## Required action
Which lines of the data below hold "Created"? Copy each of them.

## Study material

################

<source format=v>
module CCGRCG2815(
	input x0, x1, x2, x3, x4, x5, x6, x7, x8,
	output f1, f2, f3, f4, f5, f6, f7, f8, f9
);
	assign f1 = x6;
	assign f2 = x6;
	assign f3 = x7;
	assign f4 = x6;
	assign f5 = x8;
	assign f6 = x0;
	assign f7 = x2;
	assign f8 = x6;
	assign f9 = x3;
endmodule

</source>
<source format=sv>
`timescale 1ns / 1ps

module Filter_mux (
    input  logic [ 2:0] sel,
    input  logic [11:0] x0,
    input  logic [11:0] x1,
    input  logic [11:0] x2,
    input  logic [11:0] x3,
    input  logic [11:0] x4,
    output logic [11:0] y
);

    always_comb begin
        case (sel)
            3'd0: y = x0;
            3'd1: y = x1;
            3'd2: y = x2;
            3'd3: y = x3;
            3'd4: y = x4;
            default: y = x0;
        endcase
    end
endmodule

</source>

################

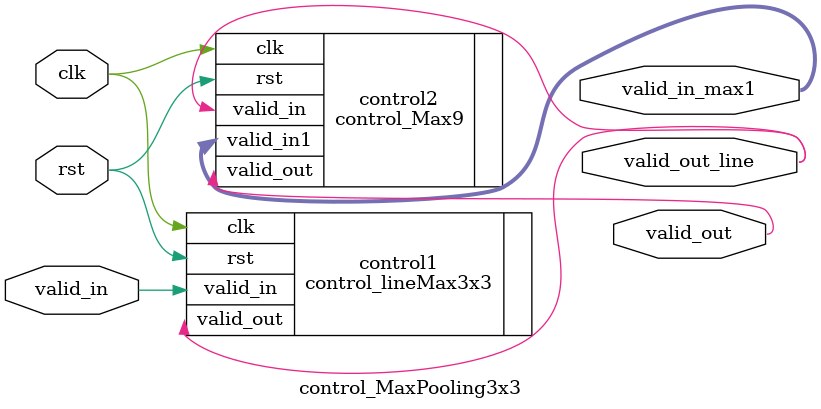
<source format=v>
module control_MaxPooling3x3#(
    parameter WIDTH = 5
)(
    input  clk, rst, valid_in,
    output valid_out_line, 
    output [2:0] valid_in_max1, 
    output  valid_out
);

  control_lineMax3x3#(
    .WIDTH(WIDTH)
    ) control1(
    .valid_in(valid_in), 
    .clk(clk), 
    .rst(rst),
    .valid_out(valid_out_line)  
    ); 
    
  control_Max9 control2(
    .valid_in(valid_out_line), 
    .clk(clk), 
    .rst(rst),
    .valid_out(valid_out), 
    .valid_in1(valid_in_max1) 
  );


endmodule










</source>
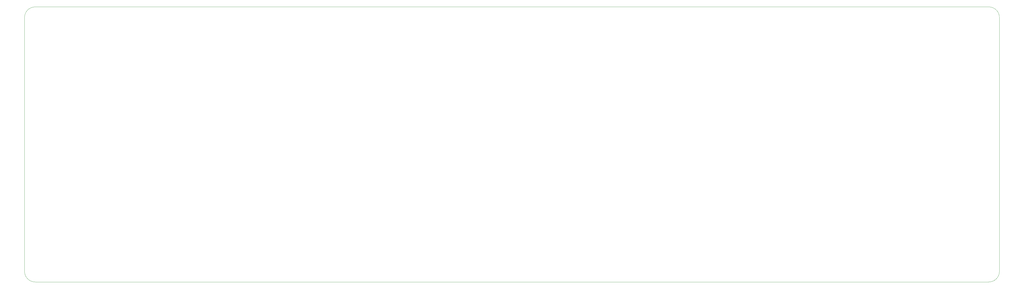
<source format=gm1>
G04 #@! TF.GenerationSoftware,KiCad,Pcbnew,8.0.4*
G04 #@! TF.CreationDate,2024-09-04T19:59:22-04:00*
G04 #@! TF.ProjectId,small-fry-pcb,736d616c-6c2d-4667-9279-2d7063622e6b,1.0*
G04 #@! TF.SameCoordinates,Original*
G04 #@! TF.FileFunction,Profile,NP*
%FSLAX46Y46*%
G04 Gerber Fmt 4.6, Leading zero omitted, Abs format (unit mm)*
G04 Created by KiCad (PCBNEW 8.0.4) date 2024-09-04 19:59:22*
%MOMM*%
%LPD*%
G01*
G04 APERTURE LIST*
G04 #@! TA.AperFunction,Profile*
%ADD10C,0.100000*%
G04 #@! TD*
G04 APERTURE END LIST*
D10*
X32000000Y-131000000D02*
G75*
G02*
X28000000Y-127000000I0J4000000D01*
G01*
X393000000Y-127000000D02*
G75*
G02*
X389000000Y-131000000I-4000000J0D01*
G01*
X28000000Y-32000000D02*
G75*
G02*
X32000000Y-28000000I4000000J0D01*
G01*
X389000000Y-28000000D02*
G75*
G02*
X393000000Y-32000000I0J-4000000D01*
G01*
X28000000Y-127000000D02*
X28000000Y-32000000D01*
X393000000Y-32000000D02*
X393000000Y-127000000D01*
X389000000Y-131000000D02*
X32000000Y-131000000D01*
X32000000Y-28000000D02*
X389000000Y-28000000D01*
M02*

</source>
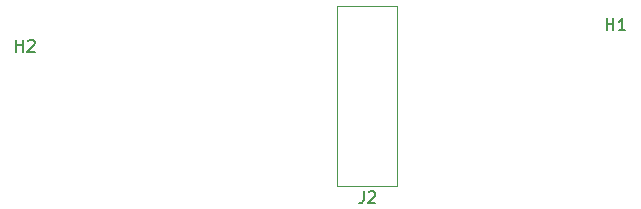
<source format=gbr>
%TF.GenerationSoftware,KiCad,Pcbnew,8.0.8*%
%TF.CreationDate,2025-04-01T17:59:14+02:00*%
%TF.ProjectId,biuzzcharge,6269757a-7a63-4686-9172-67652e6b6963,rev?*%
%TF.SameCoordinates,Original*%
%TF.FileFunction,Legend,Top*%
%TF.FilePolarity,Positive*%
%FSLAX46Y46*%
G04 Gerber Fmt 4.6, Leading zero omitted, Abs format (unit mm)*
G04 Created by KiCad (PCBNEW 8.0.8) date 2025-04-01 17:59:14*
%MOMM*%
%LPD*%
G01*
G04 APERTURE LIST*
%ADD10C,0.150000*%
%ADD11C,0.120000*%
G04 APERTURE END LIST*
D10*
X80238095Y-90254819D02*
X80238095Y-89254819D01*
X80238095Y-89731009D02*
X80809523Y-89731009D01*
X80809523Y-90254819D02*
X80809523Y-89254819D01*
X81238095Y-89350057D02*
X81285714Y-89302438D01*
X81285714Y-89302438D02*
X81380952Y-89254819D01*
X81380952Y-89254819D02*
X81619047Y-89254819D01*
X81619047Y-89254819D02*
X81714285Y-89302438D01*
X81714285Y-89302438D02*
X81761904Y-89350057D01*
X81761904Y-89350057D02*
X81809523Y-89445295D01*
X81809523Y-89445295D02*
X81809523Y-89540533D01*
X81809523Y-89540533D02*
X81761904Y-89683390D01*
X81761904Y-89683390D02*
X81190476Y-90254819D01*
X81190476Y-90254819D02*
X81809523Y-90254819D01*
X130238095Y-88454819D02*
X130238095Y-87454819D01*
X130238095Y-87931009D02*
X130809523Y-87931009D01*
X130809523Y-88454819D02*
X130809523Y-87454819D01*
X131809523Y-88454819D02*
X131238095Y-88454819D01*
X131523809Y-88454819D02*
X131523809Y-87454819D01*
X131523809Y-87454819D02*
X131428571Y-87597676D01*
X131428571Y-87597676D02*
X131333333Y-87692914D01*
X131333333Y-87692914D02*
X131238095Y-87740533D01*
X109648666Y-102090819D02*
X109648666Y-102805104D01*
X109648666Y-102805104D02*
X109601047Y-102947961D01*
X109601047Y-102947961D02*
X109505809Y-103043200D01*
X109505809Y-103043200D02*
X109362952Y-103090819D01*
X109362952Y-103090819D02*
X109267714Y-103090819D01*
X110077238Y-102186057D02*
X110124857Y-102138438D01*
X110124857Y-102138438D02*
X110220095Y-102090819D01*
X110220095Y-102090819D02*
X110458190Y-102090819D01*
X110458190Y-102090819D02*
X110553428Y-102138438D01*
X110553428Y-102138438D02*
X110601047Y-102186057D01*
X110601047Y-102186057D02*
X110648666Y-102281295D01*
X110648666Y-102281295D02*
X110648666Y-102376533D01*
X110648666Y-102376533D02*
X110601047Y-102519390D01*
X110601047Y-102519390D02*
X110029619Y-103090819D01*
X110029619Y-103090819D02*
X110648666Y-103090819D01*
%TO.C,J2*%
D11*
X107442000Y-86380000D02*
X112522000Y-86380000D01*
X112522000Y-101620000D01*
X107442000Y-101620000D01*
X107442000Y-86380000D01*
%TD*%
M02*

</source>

################

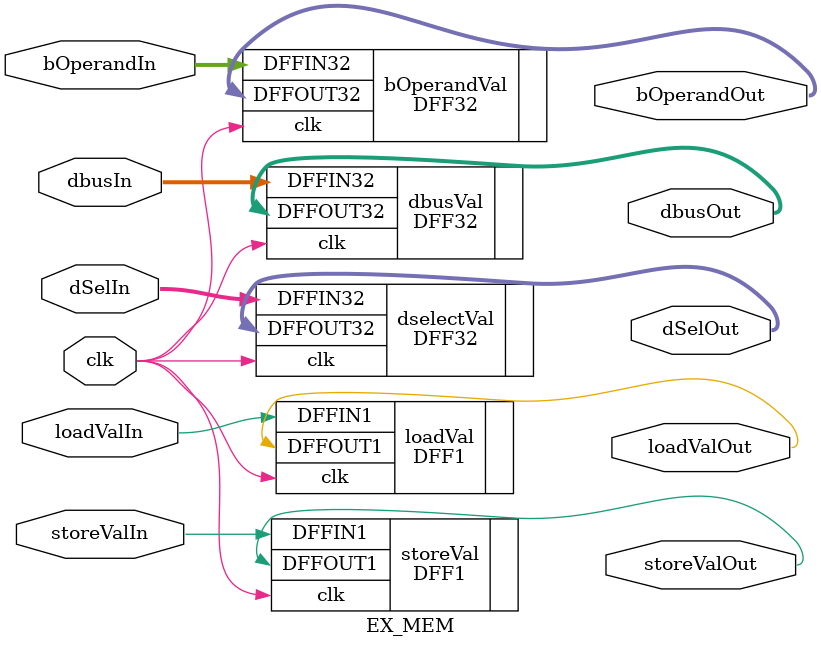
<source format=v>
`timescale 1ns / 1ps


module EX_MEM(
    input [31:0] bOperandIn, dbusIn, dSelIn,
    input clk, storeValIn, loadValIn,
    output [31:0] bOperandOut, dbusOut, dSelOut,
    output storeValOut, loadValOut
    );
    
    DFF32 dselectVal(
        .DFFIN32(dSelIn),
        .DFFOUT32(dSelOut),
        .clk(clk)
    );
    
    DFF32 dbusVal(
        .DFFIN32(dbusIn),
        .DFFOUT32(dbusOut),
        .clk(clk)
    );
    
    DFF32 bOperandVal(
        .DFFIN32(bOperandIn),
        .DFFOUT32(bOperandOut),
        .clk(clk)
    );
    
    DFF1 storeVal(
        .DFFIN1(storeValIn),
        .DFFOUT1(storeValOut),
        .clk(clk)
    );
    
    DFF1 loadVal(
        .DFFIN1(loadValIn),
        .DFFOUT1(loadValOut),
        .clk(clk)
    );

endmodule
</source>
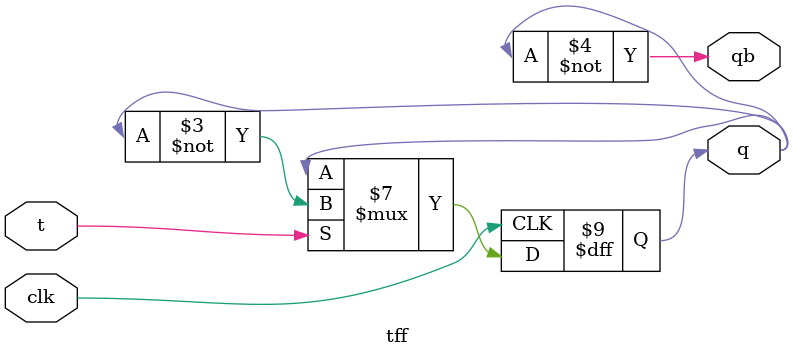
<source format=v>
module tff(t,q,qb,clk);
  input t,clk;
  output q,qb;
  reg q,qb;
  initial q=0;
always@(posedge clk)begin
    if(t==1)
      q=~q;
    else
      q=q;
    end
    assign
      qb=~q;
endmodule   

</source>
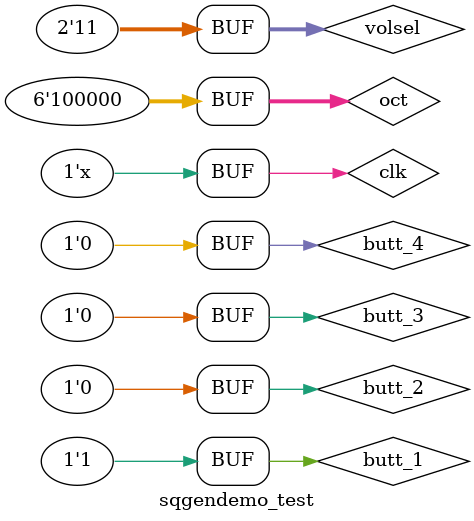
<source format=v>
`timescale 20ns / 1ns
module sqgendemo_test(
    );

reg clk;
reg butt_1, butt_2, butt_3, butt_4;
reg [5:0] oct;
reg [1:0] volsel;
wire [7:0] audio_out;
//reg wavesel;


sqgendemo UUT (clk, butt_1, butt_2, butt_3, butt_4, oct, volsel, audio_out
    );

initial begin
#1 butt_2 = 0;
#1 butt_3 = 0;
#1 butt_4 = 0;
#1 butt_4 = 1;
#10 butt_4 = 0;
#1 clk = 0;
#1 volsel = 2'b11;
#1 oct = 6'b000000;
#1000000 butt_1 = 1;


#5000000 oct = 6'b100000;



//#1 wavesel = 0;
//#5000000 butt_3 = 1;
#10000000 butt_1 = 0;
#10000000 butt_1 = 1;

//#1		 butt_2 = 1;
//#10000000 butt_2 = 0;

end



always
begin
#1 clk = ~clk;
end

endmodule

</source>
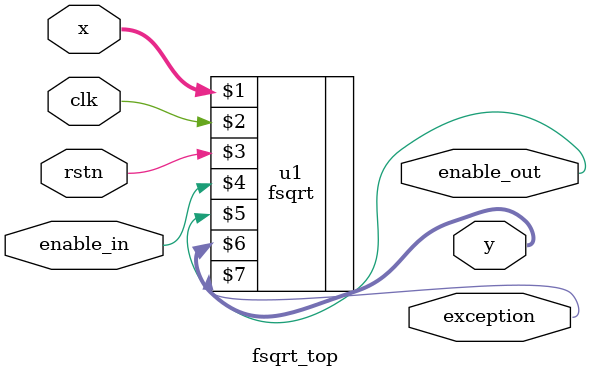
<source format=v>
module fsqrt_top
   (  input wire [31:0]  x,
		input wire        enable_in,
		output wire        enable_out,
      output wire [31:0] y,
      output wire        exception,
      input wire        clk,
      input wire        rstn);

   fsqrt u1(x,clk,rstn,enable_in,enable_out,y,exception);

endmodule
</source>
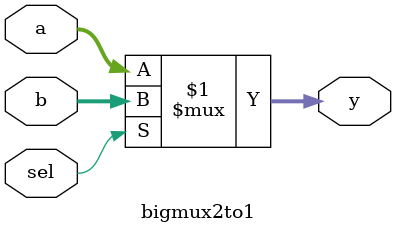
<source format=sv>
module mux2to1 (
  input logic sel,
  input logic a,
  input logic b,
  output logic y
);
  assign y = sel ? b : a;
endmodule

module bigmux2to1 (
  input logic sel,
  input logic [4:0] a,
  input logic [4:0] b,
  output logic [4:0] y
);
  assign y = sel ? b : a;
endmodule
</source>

################

## Task answer
G04 Created by KiCad (PCBNEW 8.0.4) date 2024-09-04 19:59:22*
G04 Created by KiCad (PCBNEW 8.0.8) date 2025-04-01 17:59:14*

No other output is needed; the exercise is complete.